Le medie e piccole aziende senza una strategia di tipo sostenibile rischiano di essere tagliate fuori dal mercato. Ma ci sono modi per affrontare i criteri Esg con flessibilità, trovando una propria strada
LOBBY D’AUTORE – Prima Comunicazione, dicembre 2021
La sostenibilità è davvero accessibile a tutte le imprese? Se nessun protagonista del mondo dell’economia, piccolo o grande che sia, può sottrarsi oggi alla sfida (e alla retorica) degli iperuranici obiettivi Onu e dei più concreti fattori Esg, la ‘sostenibilità della sostenibilità’ per le medie e per le piccole imprese è un terreno ancora tutto da esplorare.
Fino a qualche anno fa gli investimenti in sostenibilità erano considerati semplicemente un lusso per grandi imprese e multinazionali, se non addirittura un divertissement utile per convegni e interviste. Oggi invece, dopo che l’intero pianeta è entrato con sorprendente rapidità nell’era della sostenibilità, molte aziende si trovano in mezzo al guado. Mi riferisco alla grande pancia del nostro sistema imprenditoriale, a quelle medie e piccole imprese che rappresentano la vera essenza del capitalismo italiano. Ogni giorno, nella mia attività di advisor che supporta le aziende verso nuove strategie di posizionamento, mi rendo conto che molte di loro si trovano di fronte a una sorta di ‘dilemma del prigioniero’: se da una parte (quasi) tutti i mercati dei prodotti e molti mercati dei servizi corrono in direzione del modello Esg, dall’altra parte la sostenibilità non giustifica ancor oggi agli occhi dei consumatori aumenti di prezzi adeguati agli investimenti necessari da parte delle aziende. Il vento della sostenibilità, insomma, non sembra tirare ancora a favore delle medie e delle piccole imprese.

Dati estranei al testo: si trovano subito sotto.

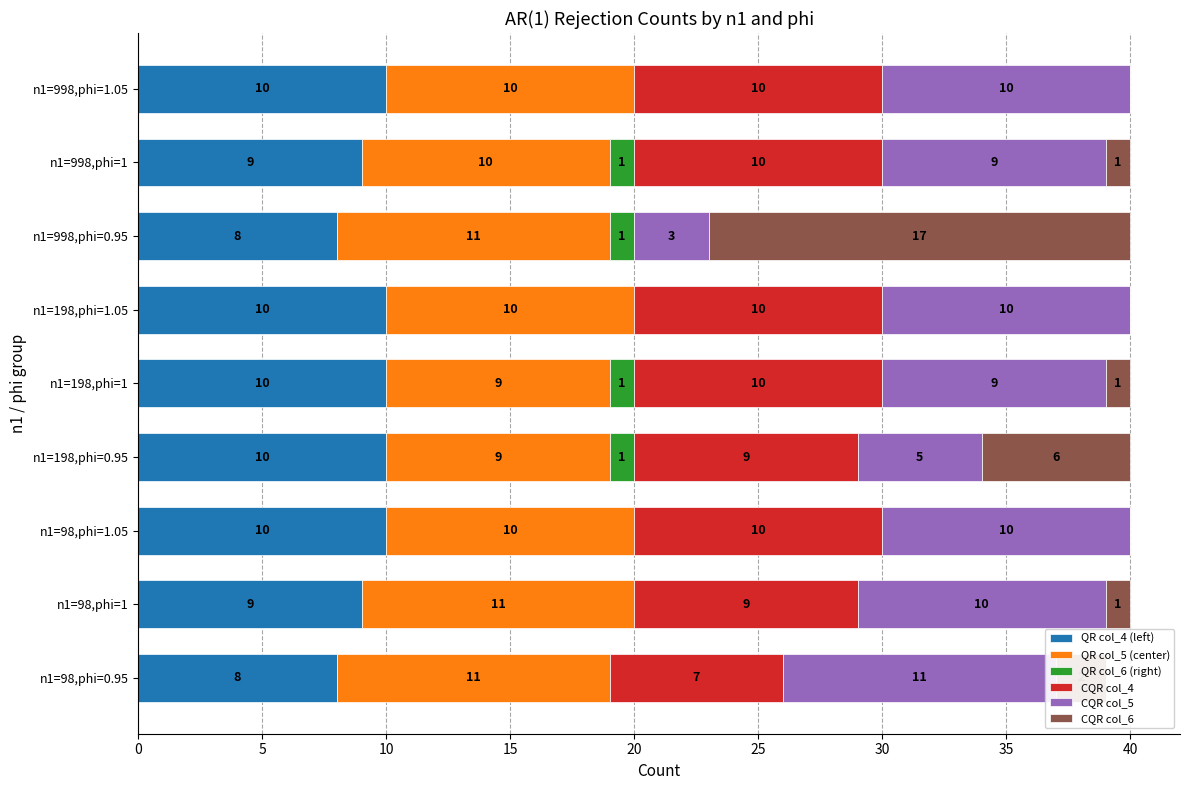

Rank the series by their maximum value, from lowest to highest.

QR col_6 (right), QR col_4 (left), CQR col_4, QR col_5 (center), CQR col_5, CQR col_6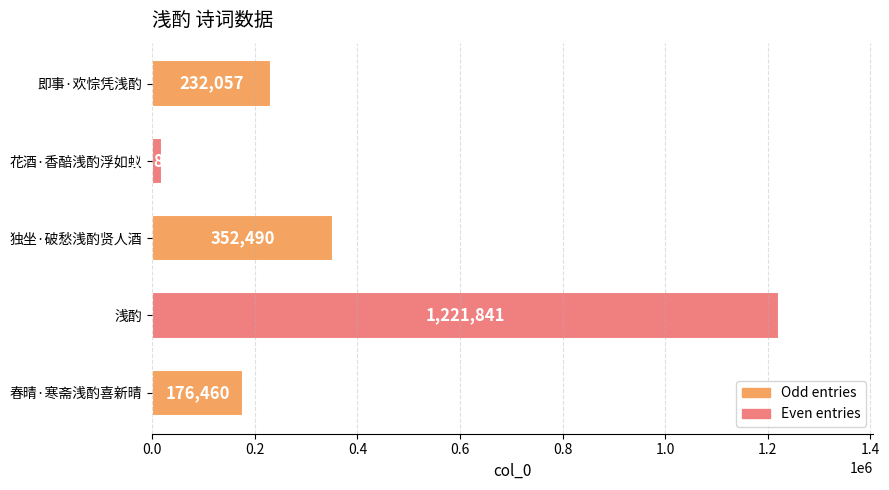

Where is the data nearest to the value 620355?

独坐·破愁浅酌贤人酒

Che fare, dunque? Caricarsi di costi in più per evitare di rimanere spiazzati dall’evoluzione del mercato ma accettando di peggiorare il proprio conto economico, oppure difendere i propri bilanci e scommettere che la rivoluzione della sostenibilità sia una moda passeggera, accettando il rischio di dover uscire gradualmente dal mercato? La domanda è retorica, in realtà, perché le evoluzioni della finanza, della produzione, delle normative europee e nazionali, dell’opinione pubblica a livello globale si muovono tutte nella stessa direzione: senza una strategia convincente di tipo sostenibile (non basta più solo una comunicazione efficace, non funziona più il greenwashing), il rischio di essere tagliati fuori è molto alto. Ma attenzione: non esistono modelli di sostenibilità validi o necessari per tutte le imprese, anzi. Gli addetti ai lavori sanno che il modello Esg non è un moloch unico: la flessibilità dei criteri Esg e della loro rendicontazione è ancora notevole, e consente alle aziende di cercare una propria strada verso la sostenibilità.
Questa è una buona notizia per medi e piccoli imprenditori. Prima di programmare investimenti importanti e dall’incerto ritorno è possibile (anzi, è fortemente consigliabile) valorizzare e mettere a sistema quanto le loro imprese già fanno – magari in modo episodico o non formalizzato – per la difesa attiva dell’ambiente, il miglioramento delle modalità e della qualità del lavoro in azienda, il rafforzamento della comunità in cui opera l’impresa, la trasparenza nella gestione. In molti casi può essere sufficiente questa attività di sistematizzazione e di rafforzamento per ottenere una certificazione di sostenibilità, presentandosi sul mercato in modo più attraente.
D’altronde le istituzioni europee si stanno già muovendo per definire un sistema valutativo meritocratico che premi le imprese ‘Esg oriented’, attraverso un percorso normativo e fiscale volto a riconoscere quelle società che abbiano scelto uno sviluppo più sostenibile. In Italia, invece, mancano ancora strategie fiscali che incentivino le imprese a scegliere modelli di sviluppo sostenibile. Ciò penalizza soprattutto le piccole, che peraltro saranno tagliate fuori in grandissima parte dai progetti di economia circolare e rivoluzione green finanziati con il Pnrr, in virtù di bandi scritti per grandi imprese e multinazionali.
Rendere ‘più sostenibile la sostenibilità’ è dunque una delle grandi sfide cui si trova di fronte oggi il nostro sistema imprenditoriale. Ed è facile prevedere che sarà anche, di conseguenza, uno dei terreni di gioco (obbligati) delle lobby datoriali nei prossimi mesi, a partire da Confindustria. La partita è aperta.